*** DATA SUPPLIED Section Begins ***
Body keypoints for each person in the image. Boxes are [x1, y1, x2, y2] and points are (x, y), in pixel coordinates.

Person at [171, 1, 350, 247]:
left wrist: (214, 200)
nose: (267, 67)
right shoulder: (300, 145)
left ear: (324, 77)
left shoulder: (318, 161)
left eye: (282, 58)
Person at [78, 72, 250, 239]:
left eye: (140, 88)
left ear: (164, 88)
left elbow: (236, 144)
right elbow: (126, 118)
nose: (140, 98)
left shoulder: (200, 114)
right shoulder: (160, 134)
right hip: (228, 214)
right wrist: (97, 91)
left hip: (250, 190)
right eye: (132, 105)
*** DATA SUPPLIED Section Ends ***
WHAT TO WORK ON -> Starting at the line that contains "right shoulder: (160, 134)", write out every line through the last one in the data above, exactly as it stands.

SOLUTION FOR THIS TASK ->
right shoulder: (160, 134)
right hip: (228, 214)
right wrist: (97, 91)
left hip: (250, 190)
right eye: (132, 105)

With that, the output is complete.